Rozdział 3. Kolejne wezwanie.

280 9 0
                                    

/Gabriel/

Minęło kilka dni gdy dowiedziałem się że moja mama pobrała z tym gościem. Nie powiedziałem o tym przyjaciołom z pracy. Nie chwiałem o tym gadać. Obecnie jechałem na wezwanie z doktorem Banachem i Basią. Mieliśmy wezwanie do chłopaka który źle się poczuł, a z nim są dwaj koledzy. Zaparkowałem na miejscu, a po chwili wysiedliśmy z karetki.

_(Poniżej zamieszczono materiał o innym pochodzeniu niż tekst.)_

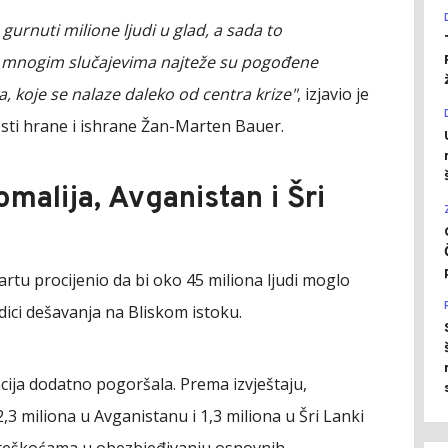
gurnuti milione ljudi u glad, a sada to
mnogim slučajevima najteže su pogođene
, koje se nalaze daleko od centra krize"
, izjavio je
osti hrane i ishrane Žan-Marten Bauer.
malija, Avganistan i Šri
rtu procijenio da bi oko 45 miliona ljudi moglo
edici dešavanja na Bliskom istoku.
acija dodatno pogoršala. Prema izvještaju,
 2,3 miliona u Avganistanu i 1,3 miliona u Šri Lanki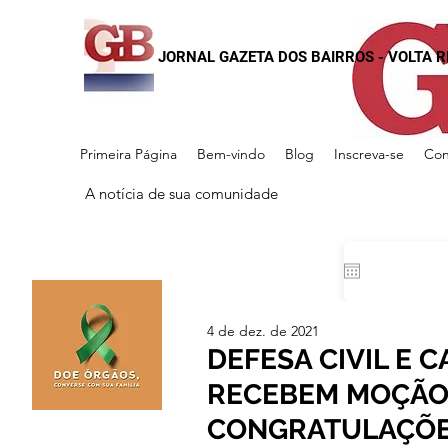
JORNAL GAZETA DOS BAIRROS - VOLTA 
Primeira Página
Bem-vindo
Blog
Inscreva-se
Con
A notícia de sua comunidade
4 de dez. de 2021
DEFESA CIVIL E 
RECEBEM MOÇÃO
CONGRATULAÇÕE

-Nowy, Baśka sprzęt.- Wydał polecenie doktor. Ja i Basia wzięliśmy sprzęt. Jeszcze wziałęm od razu nosze. Podeszliśmy szybko do chłopaka.

-Wasz kolega na coś choruje?- Zapytałem się.

-Ma zastawkę w głowie.- Powiedział kolega poszkodowanego. Wyglądał na wystraszonego.

-Jeśli kłamiesz to...- Przerwałem doktorowi Banachowi wypowiedź.

-Doktorze. Zabieramy chłopaka jak najszybciej do szpitala. Jeśli mają racje jego zdrowie jest zagrożone. Jeśli kłamie biorę to na siebie.- Powiedziałem kładąc chłopaka na nosze. Przypiąłem go pasami do noszy.

-Ile on ma lat?- Zapytał się doktor Banach kiedy zabierałem z Baśką chłopaka do szpitala.

-12 lat.- Powiedział drugi kolega chłopaka gdy włożyliśmy nosze do karetki. Musieliśmy chłopaka zabrać do szpitala. Kiedy wsiadłem do karetki spojrzałem na kolegów pacjenta. Powiedziałem by powiadomili rodziców chłopaka i gdzie go zabieramy. Włączyłem silnik i ruszyliśmy. Po kilku minutach byliśmy w szpitalu. Chłopaka zabrali na badania, a ja i zespół poszliśmy do bazy. Usiadłem na kanapie. Wyjąłem telefon i zająłem się sobą

-Ej ty!- Usłyszałem głos tego Beniamina. Spojrzałem na niego.- Młody idziesz ze mną.- Dodał. Wyczułem w jego głosie negatywny ton.

-Po raz mówi się na mnie Nowy. Po dwa nie mów do mnie negatywnym tonem głosu. Po trzy mów o co chodzi.- Powiedziałem chowając telefon do kieszeni.

-Zrobiłeś trzy błędy na wezwaniu.- Powiedział nowy szef.- Powiedziałeś tym dzieciakom gdzie zabieracie pacjenta, zabraliście symulanta oraz nie zabraliście go bez rodziców.- Wstałem na te słowa. Podszedłem do niego.

-A ty się teraz nie odzywaj. Ja dobrze znam zasady panujące na wezwaniach. Chłopak nie symulował, było narażenie życia i zdrowia, a poza tym chłopak musiał być zabrany jak najszybciej do szpitala. Nie było czasu na powiadamianie jego rodziny.- Powiedziałem lekko wkurzony na nowego lekarza.